One of the fundamentals of data warehouse design when using the Kimball method is that we’re going to organize our relational data warehouse into a Star Schema.
Why do we do that? Why don’t we just design a data warehouse the same way we design a transactional database? We’re going to talk about that for just a couple minutes. We’re going to come back to this design, which is a collection of tables which makes a very simple data warehouse. You might even call this a data mart.
Before we look at that, let’s take a look at our more typical 3rd normal form transactional database. When you look at one of these you see the first thing that hits you is that there are a lot of tables and a lot of complexity in the way they’re joined. So we see joins that go through tables and keep going and continue on to other lookup tables that continue to still other lookup tables.
This all is excellent modeling for a transactional system. It keeps the amount of redundancy in tables to a minimum. It keeps inserts very efficient. It makes updates very efficient too. For example if the category description for a product or the model name for a product changes, I don’t need to change the product table because there’s a model table that has that information.
This is fantastic stuff for transactional systems, but to query this kind of a database is just daunting for most people. I you understand this design completely it’s great! If you don’t, you’ll spend the first couple weeks working with this database just trying to figure out what’s in it. It’s not intuitive for users that aren’t expert in its design.
It also isn’t efficient from a query perspective in terms of joins. If you want to extract a lot of information and slice and dice from this kind of database, you’ll be joining perhaps a dozen of these tables on each of our queries. That can be a performance problem. The engine is going to work really hard and the query is going to be very difficult.
To solve some of those problems and challenges, we flatten things out in the star schema design. WE try to minimize the number of jumps we have between the metric data and the dimensions we’re going to slice that data by — such as time and so on.
So you will notice in the item table that we don’t have a separate category table. We have the category description with the item. If we looked at that table, the category description would be repeated over and over. In a transactional database design this would be considered a terrible design! In OLTP it would be considered inefficient and the wrong way to design a database.
This is true if your goal is to design a transactional database optimized for inserts. But when querying data this design makes it super easy for users and honestly in most data warehouses 98% of your storage is in the fact tables. These other tables might be 2%, so the “wasted space” really doesn’t matter.
Why do we call this a star? Quite simply we call it a star because that’s what it looks like. If we look at this schema when were done with it we actually have something that looks like a star. So we give it the name “Star Schema”. It may be a silly reason to call it a star schema, but that’s the reason.
What you’re looking for is that you don’t have a lot of joins between the dimension tables. For any query we’ll have one join to get any piece of information joined to the fact table. We’ll look at a query example in a moment.

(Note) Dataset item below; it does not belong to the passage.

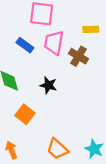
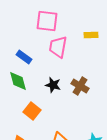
blue rectangle: (25, 45) -> (24, 57), moved
brown cross: (79, 56) -> (80, 86), moved

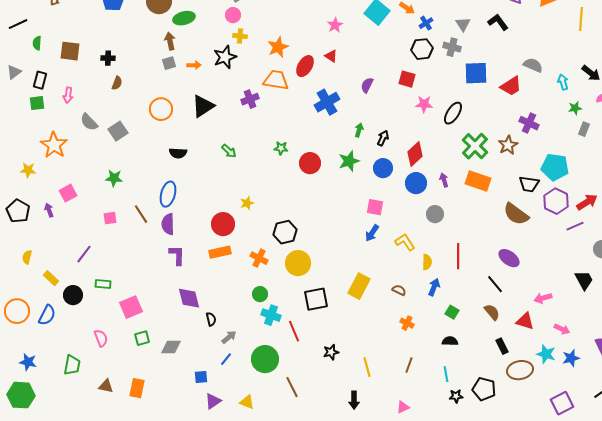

I will mention in passing that you might hear the term “Snowflake Schema”, and a snowflake is a star that develops more complexity. Let’s say I had a model table that was connected to my items table. I then connect the Model table to my Items table. Now you can see that my design doesn’t look as much like a star, but starts to look like something else. If you imagine a snowflake, it has this type o radial spiral pattern.
Some people think Snowflakes are bad, others think they’re fine. I’m a little agnostic about this. Sometimes it’s necessary, but one thing to keep in mind is that in this design the Model key needs to have a key in the Item table. We could just as easily put these attributes into the Item table directly. That design would work fine and would maintain the Star Schema shape.
There will always be a disagreement whether Snowflake Schema is good or bad. If you get carried away with snowflaking your design, you’ll end up right back at a 3rd Normal form (so be careful!).
So that’s what the Star Schema looks like. Let’s just look at why this makes queries so much easier. Here’s a typical query that we might use on a star schema, where we want sales with inner joins. Each of these joins is to a single table. We don’t need to join Item to some other table and the other table to yet another table as we would din a 3rd normal form database.
So to join any piece of information to the fact table we have only one join to a dimension table. We have a where clause here, and if we want to drill down we just keep adding to the WHERE clause.
So that’s my sales for the week, and if I want to drill down to the west I can do that. If I want category join that dimension. It’s very quick to build.
This query is very simple. Its’ easy to follow. It’s pretty easy for end-user tools to do this kind of thing where you keep adding to the where clause to drill down.
That’s how a star scheme looks, why we build it and how you use it.